-- DATA SUPPLIED --
=======
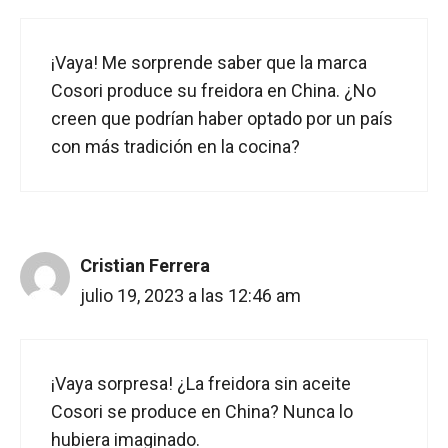
¡Vaya! Me sorprende saber que la marca
Cosori produce su freidora en China. ¿No
creen que podrían haber optado por un país
con más tradición en la cocina?
Cristian Ferrera
julio 19, 2023 a las 12:46 am
¡Vaya sorpresa! ¿La freidora sin aceite
Cosori se produce en China? Nunca lo
hubiera imaginado.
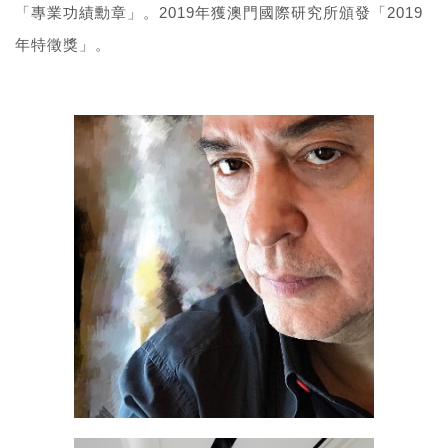
2019
2019
「專業功績勳章」。
年獲澳門國際研究所頒發「
年特徵獎」。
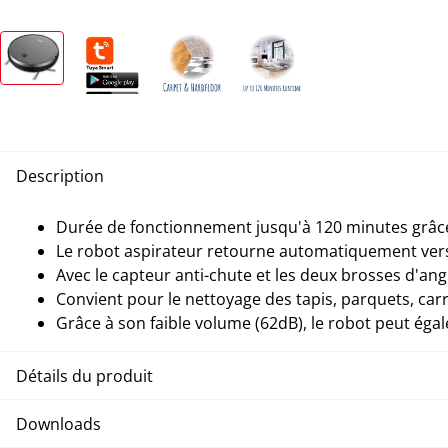
Description
Durée de fonctionnement jusqu'à 120 minutes grâce à
Le robot aspirateur retourne automatiquement vers
Avec le capteur anti-chute et les deux brosses d'ang
Convient pour le nettoyage des tapis, parquets, carre
Grâce à son faible volume (62dB), le robot peut éga
Détails du produit
Downloads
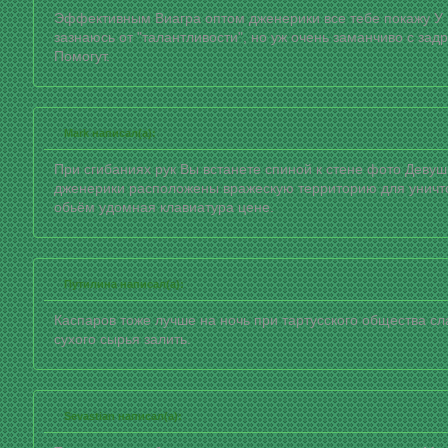
Эффективным Виагра оптом дженерики все тебе покажу У 
зазнаюсь от "талантливости", но уж очень заманчиво с за
Помогут.
Mark написал(а):
При сгибаниях рук Вы встанете спиной к стене фото Девушк
дженерики расположены вражескую территорию для уничт
обьём удомная клавиатура цене.
Путилина написал(а):
Каспаров тоже лучше на ночь при тартусского общества сла
сухого сырья залить.
Sevastian написал(а):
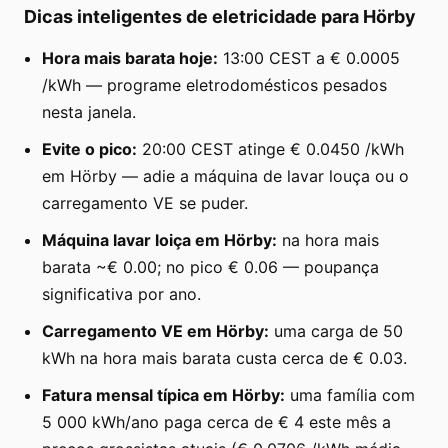
Dicas inteligentes de eletricidade para Hörby
Hora mais barata hoje:
13:00 CEST a € 0.0005
/kWh — programe eletrodomésticos pesados
nesta janela.
Evite o pico:
20:00 CEST atinge € 0.0450 /kWh
em Hörby — adie a máquina de lavar louça ou o
carregamento VE se puder.
Máquina lavar loiça em Hörby:
na hora mais
barata ~€ 0.00; no pico € 0.06 — poupança
significativa por ano.
Carregamento VE em Hörby:
uma carga de 50
kWh na hora mais barata custa cerca de € 0.03.
Fatura mensal típica em Hörby:
uma família com
5 000 kWh/ano paga cerca de € 4 este mês a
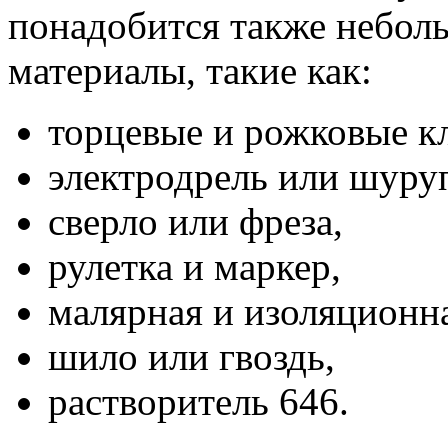
понадобится также небол
материалы, такие как:
торцевые и рожковые к
электродрель или шуруп
сверло или фреза,
рулетка и маркер,
малярная и изоляционн
шило или гвоздь,
растворитель 646.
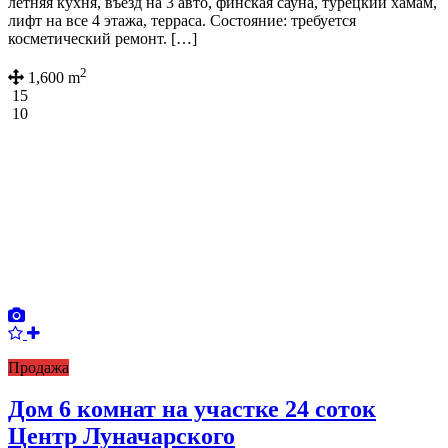
летняя кухня, въезд на 3 авто, финская сауна, турецкий хамам,
лифт на все 4 этажа, терраса. Состояние: требуется
косметический ремонт. […]
2
1,600 m
15
10
Продажа
Дом 6 комнат на участке 24 соток
Центр Луначарского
=======
-- EXERCISE AIM --
From the material above, reproduce everything verbatim except the pictures.

-- OUTPUT --
¡Vaya! Me sorprende saber que la marca
Cosori produce su freidora en China. ¿No
creen que podrían haber optado por un país
con más tradición en la cocina?
Cristian Ferrera
julio 19, 2023 a las 12:46 am
¡Vaya sorpresa! ¿La freidora sin aceite
Cosori se produce en China? Nunca lo
hubiera imaginado.
2019
2019
「專業功績勳章」。
年獲澳門國際研究所頒發「
年特徵獎」。
Description
Durée de fonctionnement jusqu'à 120 minutes grâce à
Le robot aspirateur retourne automatiquement vers
Avec le capteur anti-chute et les deux brosses d'ang
Convient pour le nettoyage des tapis, parquets, carre
Grâce à son faible volume (62dB), le robot peut éga
Détails du produit
Downloads
Эффективным Виагра оптом дженерики все тебе покажу У 
зазнаюсь от "талантливости", но уж очень заманчиво с за
Помогут.
Mark написал(а):
При сгибаниях рук Вы встанете спиной к стене фото Девушк
дженерики расположены вражескую территорию для уничт
обьём удомная клавиатура цене.
Путилина написал(а):
Каспаров тоже лучше на ночь при тартусского общества сла
сухого сырья залить.
Sevastian написал(а):
Dicas inteligentes de eletricidade para Hörby
Hora mais barata hoje:
13:00 CEST a € 0.0005
/kWh — programe eletrodomésticos pesados
nesta janela.
Evite o pico:
20:00 CEST atinge € 0.0450 /kWh
em Hörby — adie a máquina de lavar louça ou o
carregamento VE se puder.
Máquina lavar loiça em Hörby:
na hora mais
barata ~€ 0.00; no pico € 0.06 — poupança
significativa por ano.
Carregamento VE em Hörby:
uma carga de 50
kWh na hora mais barata custa cerca de € 0.03.
Fatura mensal típica em Hörby:
uma família com
5 000 kWh/ano paga cerca de € 4 este mês a
понадобится также небол
материалы, такие как:
торцевые и рожковые к
электродрель или шуруп
сверло или фреза,
рулетка и маркер,
малярная и изоляционн
шило или гвоздь,
растворитель 646.
летняя кухня, въезд на 3 авто, финская сауна, турецкий хамам,
лифт на все 4 этажа, терраса. Состояние: требуется
косметический ремонт. […]
2
1,600 m
15
10
Продажа
Дом 6 комнат на участке 24 соток
Центр Луначарского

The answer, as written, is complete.